При оценке значимости конфессиональной политики во второй половине XIX века надо учесть и то, что российская бюрократия разделяла с европейскими политическими элитами современные, испытавшие влияние Просвещения формы ксенофобии. Одной из них было представление о том, что политические и социальные атрибуты религии (больше, чем ее духовная суть) оправдывают отчуждение, «очужачивание» населения, исповедующего эту религию. В рамках нашей темы это в особенности касается мероприятий по «еврейскому вопросу». В странах Западной и Центральной Европы начиная с конца XVIII века, по словам Шуламит Волков, «иудаизм заменил евреев как прокламируемый объект враждебности. …Иудаизм воспринимался как изношенный и архаичный, как религия древнего варварского закона, анафема для просвещенных людей» [7] . Иными словами, такая перефокусировка внимания придавала прежней враждебности новую легитимность и видимость санкции позитивного знания. Несмотря на принципиальное отличие Франции или ряда германских государств от России в темпах предоставления евреям гражданских прав (а именно гражданское полноправие евреев вынуждало европейских юдофобов обновлять стратегию отчуждения), объективация иудаизма давала себя знать и здесь. Стереотипизирующие рассуждения об иудаизме накладывались на бюрократическую рутину надзора за соблюдением евреями своего закона, признанного одним из «терпимых» вероисповеданий в Российской империи.
7
Volkov Sh. Germans, Jews, and Antisemites: Trials in Emancipation. Cambridge: Cambridge University Press, 2006. P. 83–84.
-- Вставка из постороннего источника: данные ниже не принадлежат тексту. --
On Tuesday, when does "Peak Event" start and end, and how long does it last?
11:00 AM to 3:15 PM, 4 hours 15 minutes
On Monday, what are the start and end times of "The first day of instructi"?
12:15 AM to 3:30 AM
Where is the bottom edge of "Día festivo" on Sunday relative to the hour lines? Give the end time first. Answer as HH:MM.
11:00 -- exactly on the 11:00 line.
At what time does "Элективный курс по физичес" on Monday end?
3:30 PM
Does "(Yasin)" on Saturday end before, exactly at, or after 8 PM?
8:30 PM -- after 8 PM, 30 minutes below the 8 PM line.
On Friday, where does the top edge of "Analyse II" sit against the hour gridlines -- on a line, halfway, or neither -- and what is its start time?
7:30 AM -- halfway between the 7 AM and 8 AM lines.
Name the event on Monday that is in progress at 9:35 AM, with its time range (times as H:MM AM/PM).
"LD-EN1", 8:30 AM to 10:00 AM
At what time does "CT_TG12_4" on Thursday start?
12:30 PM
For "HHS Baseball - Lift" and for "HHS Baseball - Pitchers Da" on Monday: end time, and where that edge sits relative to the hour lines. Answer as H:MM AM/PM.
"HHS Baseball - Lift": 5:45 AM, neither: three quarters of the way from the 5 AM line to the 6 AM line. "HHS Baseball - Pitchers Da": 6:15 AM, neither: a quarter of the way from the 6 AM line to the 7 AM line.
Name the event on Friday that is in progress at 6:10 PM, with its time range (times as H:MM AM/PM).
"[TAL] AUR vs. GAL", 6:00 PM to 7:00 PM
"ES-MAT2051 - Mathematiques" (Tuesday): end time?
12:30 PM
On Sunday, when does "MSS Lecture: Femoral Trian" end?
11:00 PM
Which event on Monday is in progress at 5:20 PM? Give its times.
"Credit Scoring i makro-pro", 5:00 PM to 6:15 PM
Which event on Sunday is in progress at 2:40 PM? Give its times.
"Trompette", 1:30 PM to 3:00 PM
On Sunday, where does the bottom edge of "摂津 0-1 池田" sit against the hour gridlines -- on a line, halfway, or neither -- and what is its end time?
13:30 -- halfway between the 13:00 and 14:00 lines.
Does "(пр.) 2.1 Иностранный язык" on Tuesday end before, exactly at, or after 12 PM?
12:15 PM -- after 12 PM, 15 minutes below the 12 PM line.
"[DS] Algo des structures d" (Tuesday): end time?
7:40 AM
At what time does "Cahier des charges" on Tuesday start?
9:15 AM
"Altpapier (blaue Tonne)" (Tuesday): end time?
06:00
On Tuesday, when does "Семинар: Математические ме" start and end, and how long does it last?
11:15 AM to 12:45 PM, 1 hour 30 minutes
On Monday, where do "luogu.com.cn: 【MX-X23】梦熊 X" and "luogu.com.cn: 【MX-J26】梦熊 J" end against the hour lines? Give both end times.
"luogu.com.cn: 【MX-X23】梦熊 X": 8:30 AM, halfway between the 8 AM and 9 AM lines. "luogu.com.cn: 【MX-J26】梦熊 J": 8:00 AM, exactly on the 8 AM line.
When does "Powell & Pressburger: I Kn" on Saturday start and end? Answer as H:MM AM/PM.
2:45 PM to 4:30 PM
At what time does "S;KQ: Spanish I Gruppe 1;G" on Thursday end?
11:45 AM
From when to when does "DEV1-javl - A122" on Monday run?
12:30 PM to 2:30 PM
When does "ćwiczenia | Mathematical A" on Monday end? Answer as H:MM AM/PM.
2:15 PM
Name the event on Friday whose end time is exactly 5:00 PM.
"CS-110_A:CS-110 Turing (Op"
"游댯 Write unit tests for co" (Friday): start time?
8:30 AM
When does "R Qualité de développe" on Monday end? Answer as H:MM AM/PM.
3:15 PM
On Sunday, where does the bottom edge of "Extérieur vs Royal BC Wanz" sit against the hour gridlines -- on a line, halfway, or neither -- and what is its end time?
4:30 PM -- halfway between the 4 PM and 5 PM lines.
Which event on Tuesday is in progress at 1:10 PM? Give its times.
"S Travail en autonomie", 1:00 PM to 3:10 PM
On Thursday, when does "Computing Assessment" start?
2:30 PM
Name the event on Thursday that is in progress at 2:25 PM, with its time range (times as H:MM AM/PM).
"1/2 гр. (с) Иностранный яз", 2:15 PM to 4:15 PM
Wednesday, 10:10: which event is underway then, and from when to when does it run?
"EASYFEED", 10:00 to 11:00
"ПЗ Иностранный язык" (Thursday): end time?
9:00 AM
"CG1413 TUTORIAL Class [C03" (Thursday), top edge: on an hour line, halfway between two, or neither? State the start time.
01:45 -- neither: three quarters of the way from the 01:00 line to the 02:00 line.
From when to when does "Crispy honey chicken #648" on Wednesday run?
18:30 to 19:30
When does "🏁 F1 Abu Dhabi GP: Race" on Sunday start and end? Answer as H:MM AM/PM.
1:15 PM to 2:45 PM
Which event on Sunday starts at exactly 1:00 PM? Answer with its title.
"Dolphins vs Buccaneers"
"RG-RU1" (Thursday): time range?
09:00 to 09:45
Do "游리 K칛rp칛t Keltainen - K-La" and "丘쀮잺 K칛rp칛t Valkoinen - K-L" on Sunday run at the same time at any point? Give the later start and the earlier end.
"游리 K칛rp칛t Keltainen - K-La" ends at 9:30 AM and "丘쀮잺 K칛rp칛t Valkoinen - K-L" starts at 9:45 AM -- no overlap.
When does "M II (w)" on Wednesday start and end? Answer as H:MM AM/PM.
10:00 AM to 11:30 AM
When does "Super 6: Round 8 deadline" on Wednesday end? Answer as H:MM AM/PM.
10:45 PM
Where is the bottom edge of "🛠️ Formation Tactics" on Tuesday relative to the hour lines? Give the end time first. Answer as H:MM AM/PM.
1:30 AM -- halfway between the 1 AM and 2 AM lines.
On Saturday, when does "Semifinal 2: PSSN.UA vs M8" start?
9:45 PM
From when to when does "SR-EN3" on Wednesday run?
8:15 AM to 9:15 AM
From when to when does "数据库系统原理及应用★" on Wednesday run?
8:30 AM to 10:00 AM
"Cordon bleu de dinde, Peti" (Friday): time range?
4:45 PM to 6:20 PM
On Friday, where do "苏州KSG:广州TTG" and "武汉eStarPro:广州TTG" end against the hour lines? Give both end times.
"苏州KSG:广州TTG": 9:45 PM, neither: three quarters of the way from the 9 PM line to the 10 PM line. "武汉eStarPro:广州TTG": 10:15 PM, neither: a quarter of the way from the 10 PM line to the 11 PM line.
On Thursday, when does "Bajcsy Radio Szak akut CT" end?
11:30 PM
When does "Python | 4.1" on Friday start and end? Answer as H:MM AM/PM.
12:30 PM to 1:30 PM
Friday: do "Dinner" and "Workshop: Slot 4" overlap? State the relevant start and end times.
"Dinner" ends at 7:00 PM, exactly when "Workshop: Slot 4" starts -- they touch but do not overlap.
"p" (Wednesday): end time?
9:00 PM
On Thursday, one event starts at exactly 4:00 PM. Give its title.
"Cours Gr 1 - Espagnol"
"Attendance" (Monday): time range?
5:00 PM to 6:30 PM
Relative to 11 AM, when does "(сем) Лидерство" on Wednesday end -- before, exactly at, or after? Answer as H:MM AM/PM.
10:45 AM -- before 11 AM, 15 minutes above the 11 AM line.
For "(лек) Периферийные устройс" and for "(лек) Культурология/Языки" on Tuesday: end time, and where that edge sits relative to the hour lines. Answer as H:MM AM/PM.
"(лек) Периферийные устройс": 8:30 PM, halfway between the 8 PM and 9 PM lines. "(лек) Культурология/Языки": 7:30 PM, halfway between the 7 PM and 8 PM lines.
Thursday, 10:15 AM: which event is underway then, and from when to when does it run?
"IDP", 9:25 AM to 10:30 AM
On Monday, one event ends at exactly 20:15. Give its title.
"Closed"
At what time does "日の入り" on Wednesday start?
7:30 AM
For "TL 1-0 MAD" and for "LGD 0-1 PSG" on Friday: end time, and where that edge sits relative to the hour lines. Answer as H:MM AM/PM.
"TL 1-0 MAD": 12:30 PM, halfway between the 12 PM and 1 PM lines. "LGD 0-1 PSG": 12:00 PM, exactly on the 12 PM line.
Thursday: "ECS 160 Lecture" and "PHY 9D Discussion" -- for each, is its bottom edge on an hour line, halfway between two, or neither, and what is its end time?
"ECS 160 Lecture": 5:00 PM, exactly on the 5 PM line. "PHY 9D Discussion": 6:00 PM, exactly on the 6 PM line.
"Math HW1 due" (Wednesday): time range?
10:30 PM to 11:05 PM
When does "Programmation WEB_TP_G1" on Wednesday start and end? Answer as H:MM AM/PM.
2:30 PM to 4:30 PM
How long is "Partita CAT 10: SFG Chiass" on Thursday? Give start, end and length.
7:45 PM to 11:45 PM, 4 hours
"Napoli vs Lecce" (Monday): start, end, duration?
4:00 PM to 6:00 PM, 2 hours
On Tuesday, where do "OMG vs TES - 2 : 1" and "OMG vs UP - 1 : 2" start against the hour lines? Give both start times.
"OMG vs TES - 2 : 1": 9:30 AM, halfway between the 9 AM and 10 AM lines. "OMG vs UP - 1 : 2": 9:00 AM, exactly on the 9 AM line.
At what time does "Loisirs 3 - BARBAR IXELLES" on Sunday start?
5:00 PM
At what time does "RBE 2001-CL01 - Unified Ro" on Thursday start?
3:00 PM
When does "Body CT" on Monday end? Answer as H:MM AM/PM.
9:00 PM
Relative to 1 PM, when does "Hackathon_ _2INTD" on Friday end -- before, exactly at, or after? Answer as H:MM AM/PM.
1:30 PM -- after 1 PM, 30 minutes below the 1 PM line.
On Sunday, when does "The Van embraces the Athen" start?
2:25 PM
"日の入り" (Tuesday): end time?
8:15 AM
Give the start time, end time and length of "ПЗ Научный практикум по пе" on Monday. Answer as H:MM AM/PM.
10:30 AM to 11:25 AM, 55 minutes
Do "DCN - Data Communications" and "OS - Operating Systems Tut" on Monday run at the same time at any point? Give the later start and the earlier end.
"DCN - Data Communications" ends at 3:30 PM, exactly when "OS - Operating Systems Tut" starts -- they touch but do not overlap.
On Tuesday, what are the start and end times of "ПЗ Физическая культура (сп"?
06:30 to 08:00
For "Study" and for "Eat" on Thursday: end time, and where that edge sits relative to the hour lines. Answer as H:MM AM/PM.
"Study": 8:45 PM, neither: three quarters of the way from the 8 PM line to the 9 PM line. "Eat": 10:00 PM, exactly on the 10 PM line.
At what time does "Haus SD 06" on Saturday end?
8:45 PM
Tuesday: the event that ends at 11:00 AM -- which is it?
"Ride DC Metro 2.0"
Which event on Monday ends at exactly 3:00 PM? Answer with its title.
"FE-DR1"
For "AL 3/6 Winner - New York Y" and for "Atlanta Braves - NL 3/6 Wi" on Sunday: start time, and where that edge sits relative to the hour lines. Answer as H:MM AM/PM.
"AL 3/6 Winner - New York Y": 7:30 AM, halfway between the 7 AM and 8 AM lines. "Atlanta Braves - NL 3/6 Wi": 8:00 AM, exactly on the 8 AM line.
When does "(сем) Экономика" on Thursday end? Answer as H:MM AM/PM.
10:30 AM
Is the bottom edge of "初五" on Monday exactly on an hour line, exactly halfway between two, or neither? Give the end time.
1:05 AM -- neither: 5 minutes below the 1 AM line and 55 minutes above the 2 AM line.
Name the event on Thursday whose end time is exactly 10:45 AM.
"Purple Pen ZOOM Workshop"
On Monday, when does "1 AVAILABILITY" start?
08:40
Данное исследование не претендует на построение новой теоретической модели изучения Российской империи, однако несвойственна ему и методологическая беззаботность: автор мыслит продукт своего творчества в русле сложившейся или, с чьей-то точки зрения, только еще складывающейся традиции, объединяющей вокруг себя интернациональную по составу группу историков [8] . Книга опирается на представление о Российской империи второй половины XIX века, которое не так легко выразить в дефиниции с пронумерованными «признаками», но которое можно попытаться обрисовать как динамичный образ. Это – территориально огромное государство, исключительно пестрое по своему этническому, конфессиональному и социальному составу; применяющее разные – от потрясающе архаичных до дерзко экспериментаторских – институты и процедуры для управления удаленными от центра регионами; легитимирующее себя через символику и риторику силы, завоевания, покорения; зачастую прибегающее и на практике к насилию и принуждению во взаимоотношениях с подданными. В то же время (и эта оговорка очень важна) имперская власть работает в режиме постоянного приспособления к новым ситуациям, перенастройки своего взаимодействия с местными сообществами и поиска возможностей для согласования их интересов с собственными приоритетами. Иными словами, речь идет о сложности и подвижности имперского управления многообразием.
8
Эвристичный и информативный обзор новейших подходов к изучению Российской империи (ограниченный, правда, только работами русистов Северной Америки) см. в статье Н. Брейфогла, в целом посвященной осмыслению континуума российско-советской имперскости: Breyfogle N. Enduring Imperium: Russia/Soviet Union/Eurasia as Multiethnic, Multiconfessional Space // Ab Imperio. 2008. № 1. P. 75–129.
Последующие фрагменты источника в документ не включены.